The first thing I would say is that this would only come about, I believe, if there were agreement among provinces and territories and the federal government that this was desirable. Each province and territory—as is the case in other jurisdictions in the United States and internationally where physician-assisted dying is provided for—would have its own machinery for collecting data and looking back at cases of physician-assisted dying when those have occurred. In any event, in various jurisdictions deaths already need to be recorded, and they are the subject, at least, of statistical reports.

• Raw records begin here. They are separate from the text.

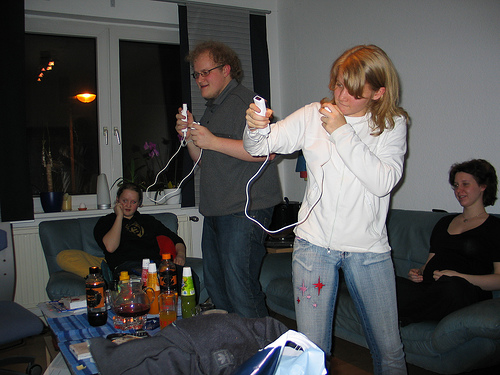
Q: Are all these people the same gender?
A: No, they are both male and female.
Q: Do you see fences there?
A: No, there are no fences.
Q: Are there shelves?
A: No, there are no shelves.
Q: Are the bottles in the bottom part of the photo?
A: Yes, the bottles are in the bottom of the image.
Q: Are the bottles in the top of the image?
A: No, the bottles are in the bottom of the image.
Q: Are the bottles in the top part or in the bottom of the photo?
A: The bottles are in the bottom of the image.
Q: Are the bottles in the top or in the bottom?
A: The bottles are in the bottom of the image.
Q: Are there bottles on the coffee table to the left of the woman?
A: Yes, there are bottles on the coffee table.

What would be of interest here, and I expect that we will talk about this at the federal-provincial-territorial working group table, is whether there is interest in an aggregated oversight function. While it is possible that Health Canada could take on that function, I think it would likely make more sense for some sort of arm's-length capacity to pursue it and for it to be done in conjunction with the existing health data and statistics agencies, such as Statistics Canada, the Canadian Institute for Health Information, and so on.
I think that at this point it is certainly not a proposition that Health Canada has imagined we would pursue unilaterally. However, it seems that in the report there is some very strong interest in having what I'll call an oversight mechanism, but it would also be a body that would collect information about cases of physician-assisted dying that have taken place in the country with a view to examining the circumstances and helping to get at some of these issues, such as how one defines an “irremediable” condition, whether or not there is guidance for practitioners that could be elaborated upon, and so on.
I think we would see it as something that could be useful, particularly in the early days of a physician-assisted dying regime being in place in Canada.